*Assigned task 1*: In the Curse of Bigfoot review, reproduce the part that opens with the words "Of course, no" and closes with "of the 1970s.", substituting "marsh" for "swamp".
*Assigned task 2*: Write the next part of the review of Curse of Bigfoot, picking up after its final sentence.

*Text section*:
------------------------------------------------------------
Monday, March 13, 2017

"It Walked Across Eons of Time" - Curse of Bigfoot (1976)


We must return to the bigfoot "well," that source of artful, soul-searching cinema, for the 1976 film Curse of Bigfoot.

As usual, we shall begin with some poorly considered reviews from IMDB users. For example, Larry Landolfi writes that the film is “SO HORRIBLY bad that it actually left an impression on you.......like a Mack truck does when it runs over your face….the most boring piece of garbage ever put on film.” Reviewer rlewicke writes that the film has “wooden acting, long long stretches of the "actors" walking through the forest (accompanied by a thrilling music score, as if something interesting is actually happening), a perfectly inane bigfoot costume.” Flixer1957 writes, also on IMDB, “It's almost as if a drunk cut up several different films in a Cuisinart and a dope fiend randomly sewed 87 minutes together afterward.”

Of course, no bigfoot film could be as bad as these reviewers claim. We must correct the record and recount the splendors of 1976's Curse of Bigfoot.


Like The Creature from the Black Lagoon and other classics, Curse of Bigfoot begins in the distant past, in this case, a primeval swamp from two million years in the past. A narrator intones, "It happened." He goes on to describe the first man-like creature to walk the earth, a "monster of evolution." The film depicts this creature in all its hideous glory, hidden behind tree branches, cleverly evoking the famous bigfoot footage of the 1970s.


The narrator continues, "It walked across eons of time, slowly changing, becoming more and more human."
------------------------------------------------------------
*Data segment*:
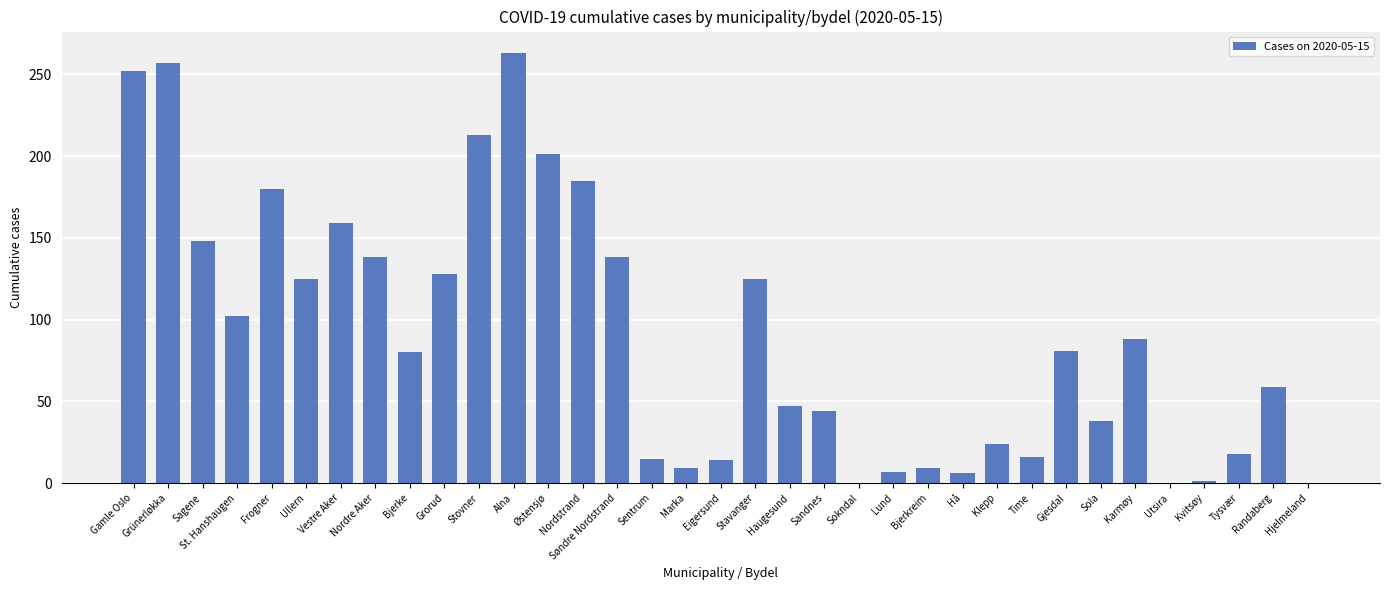

What is the change in value from Nordre Aker to Kvitsøy?

-137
------------------------------------------------------------
*Response area 1*:
Of course, no bigfoot film could be as bad as these reviewers claim. We must correct the record and recount the splendors of 1976's Curse of Bigfoot.


Like The Creature from the Black Lagoon and other classics, Curse of Bigfoot begins in the distant past, in this case, a primeval marsh from two million years in the past. A narrator intones, "It happened." He goes on to describe the first man-like creature to walk the earth, a "monster of evolution." The film depicts this creature in all its hideous glory, hidden behind tree branches, cleverly evoking the famous bigfoot footage of the 1970s.

*Response area 2*:
(It must be noted that this film's opening narration would be the equivalent of an excellent post-graduate seminar on human evolution.)

We move forward to the present, where a man is exploring Anasazi ruins in Colorado for roughly 10 seconds.

Next, director Don Fields builds suspense in an atypical manner by showing different shots of the outside of a house for several minutes. We eventually realize that a grotesque bigfoot is approaching the house from the forest. The film's originality is highlighted by the striking appearance of the bigfoot, whose hairless face appears to be made of leather.


Alerted by a barking dog, a woman emerges from the house. "You're making enough noise to wake up the dead," she says while giving the dog a bowl of milk.

Surely the audiences of 1976 were laughing nervously at the woman's statement, as the logic of cinema tells us her life is in danger.

The monster sneaks up on the woman. The soundtrack swells. There is a scream--

--and then the film cuts to a high school classroom filled with 10 students. The monster's attack on the girl was simply a movie shown to the students by a teacher wearing a pink suit  lecturing about mythological monsters.

(As historians of bigfoot cinema know, bigfoot films are required to begin in a classroom with a lecturer expounding his theories about the mysterious monsters who share the planet with us. The classroom scene is as necessary to the bigfoot subgenre as the gas station scene is necessary to the wilderness horror subgenre.)

"Even the film about the great white shark was a monster story of sorts," the teacher says. "A modern day sea monster."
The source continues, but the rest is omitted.